Switching to cue-directed behavior: specific for ventral striatal dopamine but not ventral pallidum/substantia innominata gaba as revealed by a swimming-test procedure in rats.

摘要

In this study it was investigated whether ventral striatal dopamine-induced changes in switching to cue-directed behavioral patterns were funnelled via the rostral areas of the ventral pallidum/substantia innominata (VP/SI) complex and, if so, whether changes in switching to cue-directed behavioral patterns could be elicited in the VP/SI complex by manipulating GABAergic activity. To this end rats were bilaterally equipped with cannulae directed at the ventral striatum and/or rostral VP/SI complex and subjected to a swimming-test procedure for 6 min. Injections of the dopamine-releasing agent d-amphetamine (10 microg/0.5 microl per side) enhanced the number of different cue-directed behavioral patterns while they had no effect upon the number of different non-cue-directed behavioral patterns in line with previous studies (Life Sci - 1989 1697). This increase was attenuated by a low dose of the GABAa agonist muscimol (1 ng/0.5 microl) into the rostral VP/SI complex. This dose of muscimol when injected alone into the rostral VP/SI complex had no effect upon the number of different cue-directed behavioral patterns. Only the lowest dose of the GABAa antagonist bicuculline (10-25 ng/0.5 microl per side) into the rostral VP/SI complex slightly, and in a non-d-amphetamine-like manner, increased the number of different cue-directed behavioral patterns while none of the doses had an effect on the number of different non-cue-directed behavioral patterns.
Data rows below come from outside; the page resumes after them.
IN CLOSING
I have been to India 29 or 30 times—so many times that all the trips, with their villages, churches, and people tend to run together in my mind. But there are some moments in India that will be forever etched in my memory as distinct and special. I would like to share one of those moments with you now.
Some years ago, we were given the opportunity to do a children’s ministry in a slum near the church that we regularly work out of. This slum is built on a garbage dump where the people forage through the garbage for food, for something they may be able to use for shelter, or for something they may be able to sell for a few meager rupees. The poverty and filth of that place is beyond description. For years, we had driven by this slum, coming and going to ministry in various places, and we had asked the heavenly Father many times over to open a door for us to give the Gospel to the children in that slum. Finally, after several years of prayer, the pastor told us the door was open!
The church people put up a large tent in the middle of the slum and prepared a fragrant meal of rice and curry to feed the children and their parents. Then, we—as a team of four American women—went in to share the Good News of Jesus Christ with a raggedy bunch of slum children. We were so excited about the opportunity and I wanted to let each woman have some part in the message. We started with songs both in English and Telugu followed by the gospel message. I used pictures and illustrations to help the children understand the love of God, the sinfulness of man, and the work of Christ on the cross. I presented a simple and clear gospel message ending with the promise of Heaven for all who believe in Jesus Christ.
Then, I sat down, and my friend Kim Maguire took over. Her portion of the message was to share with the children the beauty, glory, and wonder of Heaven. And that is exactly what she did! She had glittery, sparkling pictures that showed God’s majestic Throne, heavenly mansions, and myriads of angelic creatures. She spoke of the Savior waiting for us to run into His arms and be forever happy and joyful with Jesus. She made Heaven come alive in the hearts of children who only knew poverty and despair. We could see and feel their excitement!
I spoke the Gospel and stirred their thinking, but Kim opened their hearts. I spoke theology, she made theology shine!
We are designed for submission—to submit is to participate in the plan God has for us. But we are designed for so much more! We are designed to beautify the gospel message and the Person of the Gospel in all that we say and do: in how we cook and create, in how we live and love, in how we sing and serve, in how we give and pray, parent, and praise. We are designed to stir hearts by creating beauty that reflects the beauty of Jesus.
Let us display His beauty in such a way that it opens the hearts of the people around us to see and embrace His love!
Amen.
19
Both injections of d-amphetamine into the ventral striatum and injections of bicuculline into the rostral VP/SI complex strongly increased motor activity in the 10-min period preceding the swimming test. We conclude from the data that switching to cue-directed behavioral patterns is sensitive to manipulations with the dopaminergic activity in the ventral striatum but not with the GABAergic activity in the VP/SI complex although the VP/SI transmits it to other brain structures. In contrast motor activity is sensitive to manipulations with both ventral striatal dopamine and rostral VP/SI complex GABA.